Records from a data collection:

↓

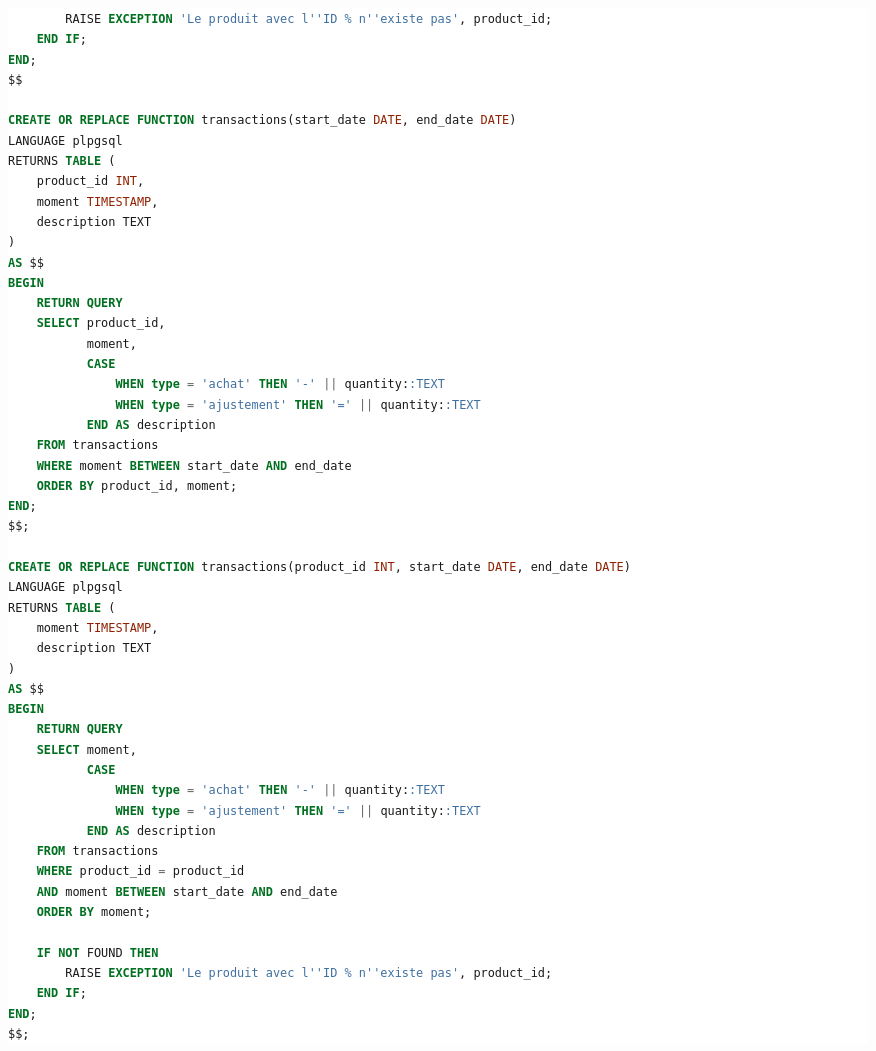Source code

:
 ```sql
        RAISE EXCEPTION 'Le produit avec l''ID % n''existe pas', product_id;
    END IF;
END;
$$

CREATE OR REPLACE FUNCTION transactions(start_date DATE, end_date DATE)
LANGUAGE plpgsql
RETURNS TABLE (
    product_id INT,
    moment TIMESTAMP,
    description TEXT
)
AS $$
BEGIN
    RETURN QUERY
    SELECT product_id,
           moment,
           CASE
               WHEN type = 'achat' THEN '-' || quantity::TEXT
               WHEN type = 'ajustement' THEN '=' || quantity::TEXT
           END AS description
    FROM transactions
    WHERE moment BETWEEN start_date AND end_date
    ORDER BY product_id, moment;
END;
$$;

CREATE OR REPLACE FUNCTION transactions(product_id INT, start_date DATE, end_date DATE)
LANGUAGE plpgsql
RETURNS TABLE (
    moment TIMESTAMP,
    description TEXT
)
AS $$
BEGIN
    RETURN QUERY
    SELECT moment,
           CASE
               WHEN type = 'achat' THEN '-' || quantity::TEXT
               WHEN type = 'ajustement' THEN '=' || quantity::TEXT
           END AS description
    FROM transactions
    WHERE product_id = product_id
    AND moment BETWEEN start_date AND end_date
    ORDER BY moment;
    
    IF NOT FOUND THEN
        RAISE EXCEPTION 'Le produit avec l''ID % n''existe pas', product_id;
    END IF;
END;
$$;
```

↑
↓

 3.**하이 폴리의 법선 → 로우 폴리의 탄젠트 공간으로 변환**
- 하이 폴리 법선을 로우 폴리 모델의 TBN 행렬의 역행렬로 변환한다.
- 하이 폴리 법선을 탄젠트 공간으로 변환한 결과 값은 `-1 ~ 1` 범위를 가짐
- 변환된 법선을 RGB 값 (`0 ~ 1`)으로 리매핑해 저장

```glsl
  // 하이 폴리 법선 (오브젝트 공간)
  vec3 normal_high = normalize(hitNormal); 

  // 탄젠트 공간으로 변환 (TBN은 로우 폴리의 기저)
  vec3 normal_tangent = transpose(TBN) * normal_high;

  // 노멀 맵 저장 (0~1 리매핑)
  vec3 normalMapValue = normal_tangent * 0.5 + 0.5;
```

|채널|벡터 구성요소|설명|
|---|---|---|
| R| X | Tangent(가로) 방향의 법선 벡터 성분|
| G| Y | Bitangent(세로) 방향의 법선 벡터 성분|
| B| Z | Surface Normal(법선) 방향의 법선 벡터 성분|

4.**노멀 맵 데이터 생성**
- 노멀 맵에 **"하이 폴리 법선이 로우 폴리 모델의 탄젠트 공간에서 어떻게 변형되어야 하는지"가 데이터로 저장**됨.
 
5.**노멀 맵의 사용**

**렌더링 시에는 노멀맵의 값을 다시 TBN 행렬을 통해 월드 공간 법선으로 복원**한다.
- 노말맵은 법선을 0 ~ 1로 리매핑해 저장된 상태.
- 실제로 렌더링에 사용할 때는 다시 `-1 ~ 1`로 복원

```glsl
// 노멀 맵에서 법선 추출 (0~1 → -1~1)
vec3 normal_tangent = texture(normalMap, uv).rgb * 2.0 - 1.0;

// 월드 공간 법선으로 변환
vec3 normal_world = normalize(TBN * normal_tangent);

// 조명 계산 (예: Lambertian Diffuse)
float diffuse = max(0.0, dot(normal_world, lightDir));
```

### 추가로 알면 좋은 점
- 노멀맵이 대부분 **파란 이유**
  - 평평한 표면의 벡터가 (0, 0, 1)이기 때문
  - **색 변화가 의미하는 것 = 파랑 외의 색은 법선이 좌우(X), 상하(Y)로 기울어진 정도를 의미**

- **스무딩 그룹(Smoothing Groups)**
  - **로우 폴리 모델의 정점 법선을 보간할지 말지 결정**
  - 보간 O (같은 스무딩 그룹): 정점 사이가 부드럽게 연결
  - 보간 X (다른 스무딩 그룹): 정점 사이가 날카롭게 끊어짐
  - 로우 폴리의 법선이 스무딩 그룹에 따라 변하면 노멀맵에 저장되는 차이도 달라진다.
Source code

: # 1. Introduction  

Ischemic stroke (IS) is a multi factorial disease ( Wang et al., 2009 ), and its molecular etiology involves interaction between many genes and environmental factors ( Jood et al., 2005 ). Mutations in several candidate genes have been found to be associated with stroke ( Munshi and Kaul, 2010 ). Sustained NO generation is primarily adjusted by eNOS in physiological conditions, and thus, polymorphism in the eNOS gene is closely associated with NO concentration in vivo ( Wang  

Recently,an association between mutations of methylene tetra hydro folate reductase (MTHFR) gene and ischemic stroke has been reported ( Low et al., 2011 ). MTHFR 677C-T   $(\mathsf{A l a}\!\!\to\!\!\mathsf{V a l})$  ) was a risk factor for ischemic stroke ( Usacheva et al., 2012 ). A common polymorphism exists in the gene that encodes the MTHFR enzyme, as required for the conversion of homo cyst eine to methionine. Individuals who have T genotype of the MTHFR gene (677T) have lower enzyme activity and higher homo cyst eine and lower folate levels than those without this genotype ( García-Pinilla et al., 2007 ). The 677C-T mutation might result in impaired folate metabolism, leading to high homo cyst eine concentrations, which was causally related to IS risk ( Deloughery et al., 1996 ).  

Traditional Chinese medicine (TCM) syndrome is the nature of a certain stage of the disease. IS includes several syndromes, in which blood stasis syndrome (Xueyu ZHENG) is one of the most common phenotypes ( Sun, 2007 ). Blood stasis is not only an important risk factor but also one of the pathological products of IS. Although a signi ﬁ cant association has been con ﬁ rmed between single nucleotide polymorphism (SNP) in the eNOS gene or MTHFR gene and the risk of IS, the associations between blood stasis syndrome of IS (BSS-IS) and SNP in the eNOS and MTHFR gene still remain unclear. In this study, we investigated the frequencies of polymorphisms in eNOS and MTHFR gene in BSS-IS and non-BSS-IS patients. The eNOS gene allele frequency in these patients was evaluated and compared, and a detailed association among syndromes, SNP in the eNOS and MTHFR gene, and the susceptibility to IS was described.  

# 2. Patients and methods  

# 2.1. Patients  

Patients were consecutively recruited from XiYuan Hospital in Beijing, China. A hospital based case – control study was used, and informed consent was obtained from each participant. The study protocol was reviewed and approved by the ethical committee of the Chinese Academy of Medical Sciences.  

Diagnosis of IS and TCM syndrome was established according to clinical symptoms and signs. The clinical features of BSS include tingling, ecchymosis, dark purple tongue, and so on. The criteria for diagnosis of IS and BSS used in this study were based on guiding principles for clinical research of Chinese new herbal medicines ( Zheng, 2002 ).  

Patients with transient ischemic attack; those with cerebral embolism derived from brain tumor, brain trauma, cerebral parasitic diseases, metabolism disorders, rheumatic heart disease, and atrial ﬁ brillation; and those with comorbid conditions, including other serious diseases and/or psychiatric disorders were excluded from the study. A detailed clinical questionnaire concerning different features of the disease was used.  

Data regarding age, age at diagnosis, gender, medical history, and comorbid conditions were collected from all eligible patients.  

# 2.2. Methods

↑

# Task description
In the data above, which lines lie between the line with "- 로우 폴리의 법선이" and the line with "Ischemic stroke (IS)", inclusive? Print those lines exactly and nothing else.

# Finished task
  - 로우 폴리의 법선이 스무딩 그룹에 따라 변하면 노멀맵에 저장되는 차이도 달라진다.
Source code

: # 1. Introduction  

Ischemic stroke (IS) is a multi factorial disease ( Wang et al., 2009 ), and its molecular etiology involves interaction between many genes and environmental factors ( Jood et al., 2005 ). Mutations in several candidate genes have been found to be associated with stroke ( Munshi and Kaul, 2010 ). Sustained NO generation is primarily adjusted by eNOS in physiological conditions, and thus, polymorphism in the eNOS gene is closely associated with NO concentration in vivo ( Wang  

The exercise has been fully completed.